### WORK TO BE COMPLETED
Copy the lines from the one with "Alternating, Husband, Jointly" to the one with "Rank the series by their maximum", both included, exactly as they appear in the records.
--- RECORDS PROVIDED ---
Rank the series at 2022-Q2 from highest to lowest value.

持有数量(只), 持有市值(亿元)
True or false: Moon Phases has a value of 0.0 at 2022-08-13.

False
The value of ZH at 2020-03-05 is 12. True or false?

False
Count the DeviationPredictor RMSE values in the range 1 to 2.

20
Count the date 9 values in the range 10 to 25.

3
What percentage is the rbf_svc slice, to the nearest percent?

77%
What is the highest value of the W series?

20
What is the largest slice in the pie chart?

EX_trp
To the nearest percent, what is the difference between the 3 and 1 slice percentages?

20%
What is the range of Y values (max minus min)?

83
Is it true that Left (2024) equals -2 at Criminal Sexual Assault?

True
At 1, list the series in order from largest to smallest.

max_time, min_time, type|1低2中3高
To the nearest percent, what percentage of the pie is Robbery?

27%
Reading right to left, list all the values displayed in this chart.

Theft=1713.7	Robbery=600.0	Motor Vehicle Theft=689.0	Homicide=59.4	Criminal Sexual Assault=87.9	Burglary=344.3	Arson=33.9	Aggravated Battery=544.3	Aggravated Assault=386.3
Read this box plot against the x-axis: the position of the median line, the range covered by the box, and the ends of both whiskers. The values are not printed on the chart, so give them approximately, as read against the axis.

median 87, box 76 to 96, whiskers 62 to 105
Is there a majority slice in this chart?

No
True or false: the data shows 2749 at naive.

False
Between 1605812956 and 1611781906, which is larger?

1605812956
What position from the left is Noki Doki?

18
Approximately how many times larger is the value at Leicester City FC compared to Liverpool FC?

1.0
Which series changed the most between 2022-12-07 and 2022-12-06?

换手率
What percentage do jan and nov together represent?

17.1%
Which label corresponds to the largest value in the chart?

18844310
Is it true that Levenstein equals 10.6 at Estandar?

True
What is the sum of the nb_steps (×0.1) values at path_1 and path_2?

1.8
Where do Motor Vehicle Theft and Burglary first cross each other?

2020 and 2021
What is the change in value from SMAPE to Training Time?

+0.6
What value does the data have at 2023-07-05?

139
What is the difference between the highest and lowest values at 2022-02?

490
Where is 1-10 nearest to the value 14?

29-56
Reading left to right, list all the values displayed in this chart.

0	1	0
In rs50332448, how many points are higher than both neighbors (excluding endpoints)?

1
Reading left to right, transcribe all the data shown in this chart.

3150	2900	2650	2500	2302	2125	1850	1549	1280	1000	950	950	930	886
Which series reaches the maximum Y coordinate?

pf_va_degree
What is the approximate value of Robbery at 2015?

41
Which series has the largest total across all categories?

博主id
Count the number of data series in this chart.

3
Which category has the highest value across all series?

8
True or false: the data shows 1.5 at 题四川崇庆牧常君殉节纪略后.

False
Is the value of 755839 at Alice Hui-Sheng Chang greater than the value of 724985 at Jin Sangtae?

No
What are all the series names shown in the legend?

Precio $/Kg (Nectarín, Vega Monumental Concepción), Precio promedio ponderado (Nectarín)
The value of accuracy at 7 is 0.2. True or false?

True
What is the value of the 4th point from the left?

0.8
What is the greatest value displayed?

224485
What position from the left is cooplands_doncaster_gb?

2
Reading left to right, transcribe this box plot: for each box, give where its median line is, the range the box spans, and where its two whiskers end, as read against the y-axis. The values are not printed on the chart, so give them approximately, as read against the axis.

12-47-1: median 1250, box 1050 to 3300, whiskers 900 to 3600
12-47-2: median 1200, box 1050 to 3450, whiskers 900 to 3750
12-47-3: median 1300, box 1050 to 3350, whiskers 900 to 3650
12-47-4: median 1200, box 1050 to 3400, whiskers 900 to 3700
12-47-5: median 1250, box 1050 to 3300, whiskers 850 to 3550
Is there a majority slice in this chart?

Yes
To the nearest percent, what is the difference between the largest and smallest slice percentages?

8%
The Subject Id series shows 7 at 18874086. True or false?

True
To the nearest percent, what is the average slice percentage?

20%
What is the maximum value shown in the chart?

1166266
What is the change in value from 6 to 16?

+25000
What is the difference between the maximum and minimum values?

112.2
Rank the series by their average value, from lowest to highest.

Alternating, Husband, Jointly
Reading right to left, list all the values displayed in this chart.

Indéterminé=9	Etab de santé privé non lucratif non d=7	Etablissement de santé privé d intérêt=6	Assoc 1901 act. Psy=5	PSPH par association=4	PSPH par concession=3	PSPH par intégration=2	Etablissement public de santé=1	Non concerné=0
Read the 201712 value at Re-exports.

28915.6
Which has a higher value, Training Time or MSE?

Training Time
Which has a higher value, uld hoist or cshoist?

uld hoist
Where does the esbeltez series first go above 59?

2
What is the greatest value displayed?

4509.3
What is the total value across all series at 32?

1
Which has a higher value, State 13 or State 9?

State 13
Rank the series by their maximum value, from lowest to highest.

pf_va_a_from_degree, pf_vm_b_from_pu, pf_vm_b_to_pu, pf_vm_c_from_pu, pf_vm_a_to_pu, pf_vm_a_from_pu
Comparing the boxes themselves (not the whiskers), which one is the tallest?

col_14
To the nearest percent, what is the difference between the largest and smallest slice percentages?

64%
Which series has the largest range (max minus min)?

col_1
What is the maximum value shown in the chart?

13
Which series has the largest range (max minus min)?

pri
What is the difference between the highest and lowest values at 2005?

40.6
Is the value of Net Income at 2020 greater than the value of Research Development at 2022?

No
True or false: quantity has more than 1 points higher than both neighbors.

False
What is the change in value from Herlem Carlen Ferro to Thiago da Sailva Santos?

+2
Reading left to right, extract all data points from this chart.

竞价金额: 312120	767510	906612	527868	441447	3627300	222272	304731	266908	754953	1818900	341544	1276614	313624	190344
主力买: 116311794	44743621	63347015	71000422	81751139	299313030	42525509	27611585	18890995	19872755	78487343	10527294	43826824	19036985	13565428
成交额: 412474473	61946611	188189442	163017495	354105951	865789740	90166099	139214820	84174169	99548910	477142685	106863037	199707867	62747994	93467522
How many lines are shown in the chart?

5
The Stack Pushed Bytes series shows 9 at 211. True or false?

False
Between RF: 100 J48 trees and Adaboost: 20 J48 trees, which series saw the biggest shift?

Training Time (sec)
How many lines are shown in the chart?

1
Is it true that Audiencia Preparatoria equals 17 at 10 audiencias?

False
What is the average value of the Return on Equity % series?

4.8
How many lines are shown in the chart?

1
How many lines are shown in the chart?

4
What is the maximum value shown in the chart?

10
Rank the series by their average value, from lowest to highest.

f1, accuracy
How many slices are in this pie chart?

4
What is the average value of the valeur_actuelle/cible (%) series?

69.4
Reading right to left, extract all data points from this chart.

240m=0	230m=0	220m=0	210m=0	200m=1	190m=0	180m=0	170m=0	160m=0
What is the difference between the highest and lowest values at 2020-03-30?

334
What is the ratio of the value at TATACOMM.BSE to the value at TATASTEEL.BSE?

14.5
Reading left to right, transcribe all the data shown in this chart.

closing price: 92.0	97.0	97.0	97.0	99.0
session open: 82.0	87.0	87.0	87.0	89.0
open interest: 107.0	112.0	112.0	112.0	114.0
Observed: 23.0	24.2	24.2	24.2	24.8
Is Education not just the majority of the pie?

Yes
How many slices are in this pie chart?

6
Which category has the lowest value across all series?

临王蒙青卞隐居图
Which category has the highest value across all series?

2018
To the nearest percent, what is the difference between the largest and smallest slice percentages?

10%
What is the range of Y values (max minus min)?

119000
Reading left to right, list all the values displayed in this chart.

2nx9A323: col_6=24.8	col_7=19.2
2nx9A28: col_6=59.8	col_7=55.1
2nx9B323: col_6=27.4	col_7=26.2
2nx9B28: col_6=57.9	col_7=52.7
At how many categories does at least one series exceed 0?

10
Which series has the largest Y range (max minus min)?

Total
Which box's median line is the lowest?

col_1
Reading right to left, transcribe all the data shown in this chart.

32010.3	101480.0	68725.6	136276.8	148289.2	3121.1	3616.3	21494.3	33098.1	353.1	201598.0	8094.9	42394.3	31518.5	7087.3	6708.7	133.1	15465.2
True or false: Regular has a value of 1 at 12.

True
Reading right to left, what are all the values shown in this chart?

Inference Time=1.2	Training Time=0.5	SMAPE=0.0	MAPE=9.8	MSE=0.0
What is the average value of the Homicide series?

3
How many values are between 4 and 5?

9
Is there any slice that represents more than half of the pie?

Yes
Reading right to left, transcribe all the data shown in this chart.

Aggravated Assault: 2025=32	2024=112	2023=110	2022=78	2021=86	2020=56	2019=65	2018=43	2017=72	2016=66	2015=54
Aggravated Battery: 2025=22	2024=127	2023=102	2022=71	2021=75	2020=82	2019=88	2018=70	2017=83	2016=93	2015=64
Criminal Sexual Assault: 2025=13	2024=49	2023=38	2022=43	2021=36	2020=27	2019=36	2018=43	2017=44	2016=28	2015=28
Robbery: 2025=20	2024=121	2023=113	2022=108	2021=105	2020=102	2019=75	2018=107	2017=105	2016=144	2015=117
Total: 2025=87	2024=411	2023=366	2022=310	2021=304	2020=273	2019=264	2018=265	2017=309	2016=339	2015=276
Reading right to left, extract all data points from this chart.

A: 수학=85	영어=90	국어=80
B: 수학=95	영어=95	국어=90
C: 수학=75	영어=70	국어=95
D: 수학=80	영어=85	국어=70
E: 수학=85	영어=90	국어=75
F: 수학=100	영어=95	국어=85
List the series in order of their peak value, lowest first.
---
### RESULT BELOW
Alternating, Husband, Jointly
Reading right to left, list all the values displayed in this chart.

Indéterminé=9	Etab de santé privé non lucratif non d=7	Etablissement de santé privé d intérêt=6	Assoc 1901 act. Psy=5	PSPH par association=4	PSPH par concession=3	PSPH par intégration=2	Etablissement public de santé=1	Non concerné=0
Read the 201712 value at Re-exports.

28915.6
Which has a higher value, Training Time or MSE?

Training Time
Which has a higher value, uld hoist or cshoist?

uld hoist
Where does the esbeltez series first go above 59?

2
What is the greatest value displayed?

4509.3
What is the total value across all series at 32?

1
Which has a higher value, State 13 or State 9?

State 13
Rank the series by their maximum value, from lowest to highest.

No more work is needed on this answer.